La grève dans le RER A se poursuit aujourd’hui, pour la sixième journée consécutive, avec un trafic très perturbé aux heures de pointe et nul le reste de la journée. Le mouvement s’est étendu aujourd’hui à la ligne B du RER. Et le service minimum dans tout ça?

Le secrétaire général de l’Elysée, Claude Guéant, l’a reconnu lui-même ce mardi 15 décembre : l’application de la loi sur le service minimum n’est pas « satisfaisante ».

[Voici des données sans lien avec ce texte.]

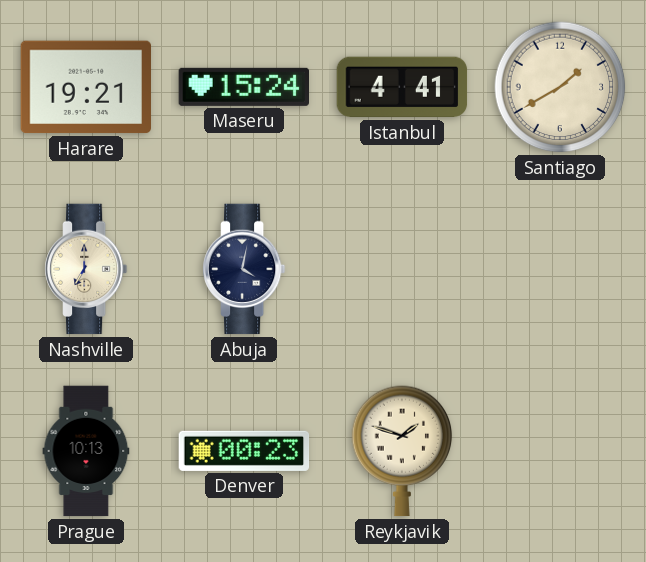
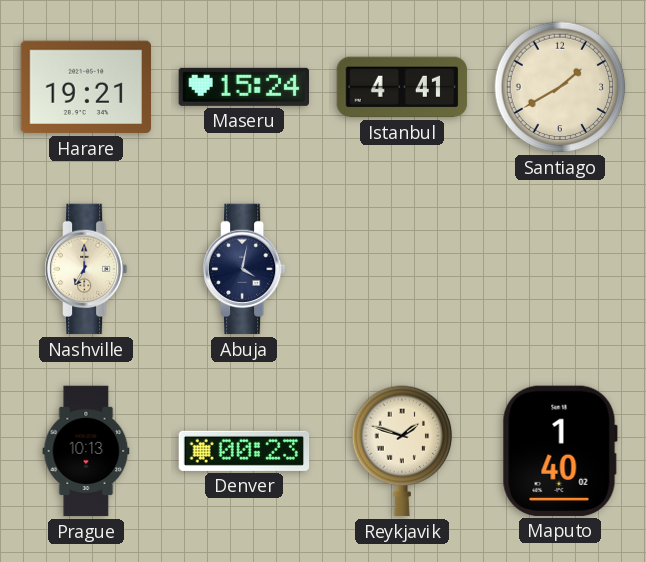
Maputo: none -> 1:40
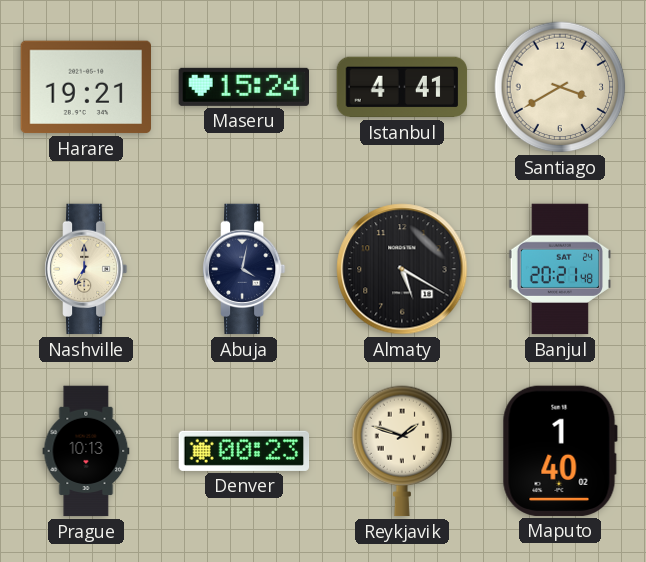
Santiago: 1:40 -> 3:40
Almaty: none -> 5:20
Banjul: none -> 20:21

Le socialiste Laurent Fabius a estimé quant à lui que la situation de blocage dans le RER A révèle que « quand il y a un mouvement de fond », le service minimum ne « fonctionne pas » et a jugé « qu’il n’y a dans ce cas pas d’autre solution que de négocier » avec les syndicats.

De son côté, Jean-Paul Huchon, le président socialiste de la région Ile-de-France, estimait lundi dernier sur Radio Classique que la RATP avait les moyens de satisfaire les revendications des syndicats  :  « Nous versons à la RATP chaque année une subvention de 3 milliards d’euros pour faire fonctionner l’ensemble du réseau de la RATP. Je pense qu’ils ont les moyens » .

Avant toute chose, il faut rappeler les avantages dont bénéficient déjà les conducteurs de RER de la RATP. Assimilés fonctionnaires, ils bénéficient de l’emploi à vie. Ils débutent leur carrière à environ 1 800 euros bruts, pour la terminer à 2 600 euros bruts, hors primes.

Dans ce contexte de crise économique, les contribuables français ont de quoi être exaspérés par cette mobilisation injustifiée et coûteuse.